True story: I was once standing in line with a friend at a Whole Foods Market in the San Fernando Valley as we waited to check out. Feeling slightly outrageous, I said to my friend, “Well, shoot. I’m all for preservatives in foods. That’s what’s keeping this old body alive!” There were some chuckles here and there.
If you’ve gone to a Whole Foods Market, home of thoroughbred produce and needless mark-ups, you’ve probably wondered if the claims to better living minus chemistry are really reliable. Is a banana that is sans vermin spray somehow superior to a good old Dole fresh off the boat from a shaky South American republic? I rather like the feeling that as I peel a banana it has not spent a major part of its life crawling with bugs. That’s just me, but it’s not even close to our organics-only friends.

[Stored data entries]
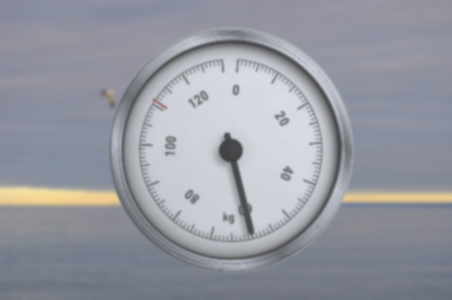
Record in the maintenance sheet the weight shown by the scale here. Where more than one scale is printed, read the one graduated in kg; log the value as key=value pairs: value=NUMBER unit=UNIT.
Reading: value=60 unit=kg
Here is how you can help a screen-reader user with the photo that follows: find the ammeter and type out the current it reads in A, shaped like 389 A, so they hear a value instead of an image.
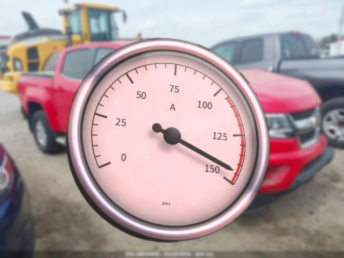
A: 145 A
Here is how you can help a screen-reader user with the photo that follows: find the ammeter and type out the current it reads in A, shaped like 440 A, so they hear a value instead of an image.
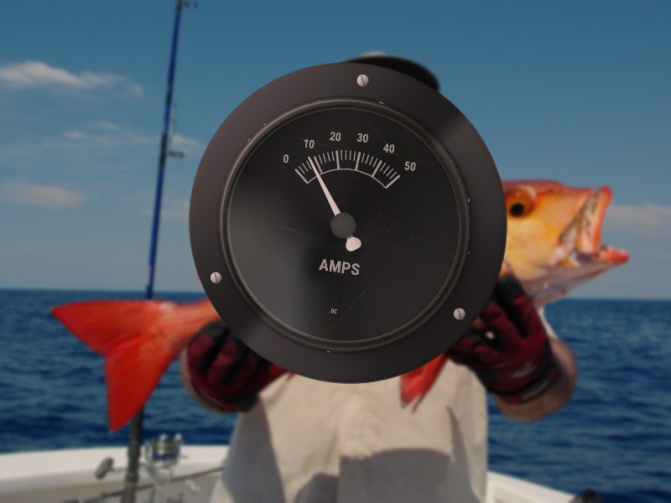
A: 8 A
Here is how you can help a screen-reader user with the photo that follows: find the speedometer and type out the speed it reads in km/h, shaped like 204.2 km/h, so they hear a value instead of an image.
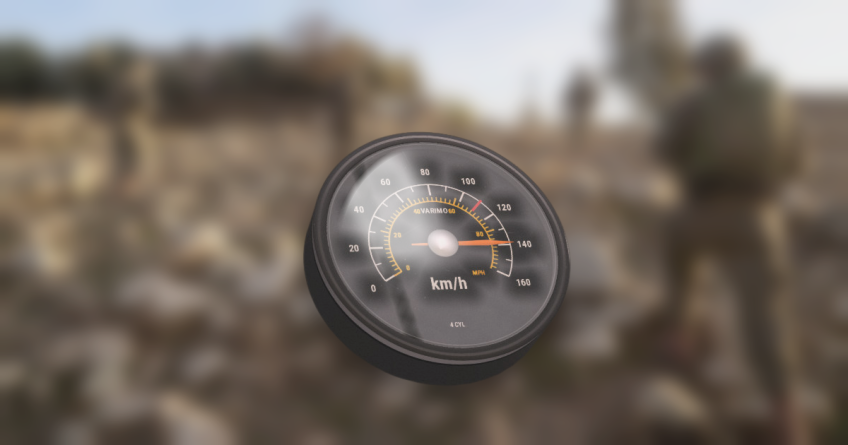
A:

▸ **Brief 1**: Set down the lines of the records from the one containing "find the speedometer" through the end of the records, inclusive, leaving out the pictures.
▸ **Brief 2**: Resume the piece about shopping at Whole Foods Market and organic produce from where it stops.
The text and the records have nothing to do with each other.

▸ **Exercise response 1**:
Here is how you can help a screen-reader user with the photo that follows: find the speedometer and type out the speed it reads in km/h, shaped like 204.2 km/h, so they hear a value instead of an image.
A:

▸ **Exercise response 2**:
No aspersions here — Kris is as cool as they come and drop-dead marvelous — but she does lean in the direction of the “proper” foods. On the other hand, until a couple of years ago when I packed up Kermit and made the voyage to Orange County, I was a no-holds-barred addict to the frozen food section of Ralphs market. For me, lasagna in a plastic container coming out of the microwave made total sense, both nutritionally and as a matter of practicality.
Different story now.
Here within the newly gated house, such madness is frowned upon. We do, indeed, shop at Whole Foods Market, but we also find the “better items” at your garden variety supermarkets.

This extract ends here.